→ What is needed: Each line of the records below that holds "left" should be returned.

:: Data in this exercise

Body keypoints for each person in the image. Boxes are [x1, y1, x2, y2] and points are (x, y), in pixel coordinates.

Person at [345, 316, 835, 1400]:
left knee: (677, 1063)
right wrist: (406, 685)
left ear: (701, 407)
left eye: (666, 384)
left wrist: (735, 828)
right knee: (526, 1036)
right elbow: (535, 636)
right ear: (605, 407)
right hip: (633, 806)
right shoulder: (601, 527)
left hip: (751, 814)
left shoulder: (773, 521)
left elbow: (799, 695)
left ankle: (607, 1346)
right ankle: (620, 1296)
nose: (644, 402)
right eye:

::::

→ Solution for this problem:
left knee: (677, 1063)
left ear: (701, 407)
left eye: (666, 384)
left wrist: (735, 828)
left hip: (751, 814)
left shoulder: (773, 521)
left elbow: (799, 695)
left ankle: (607, 1346)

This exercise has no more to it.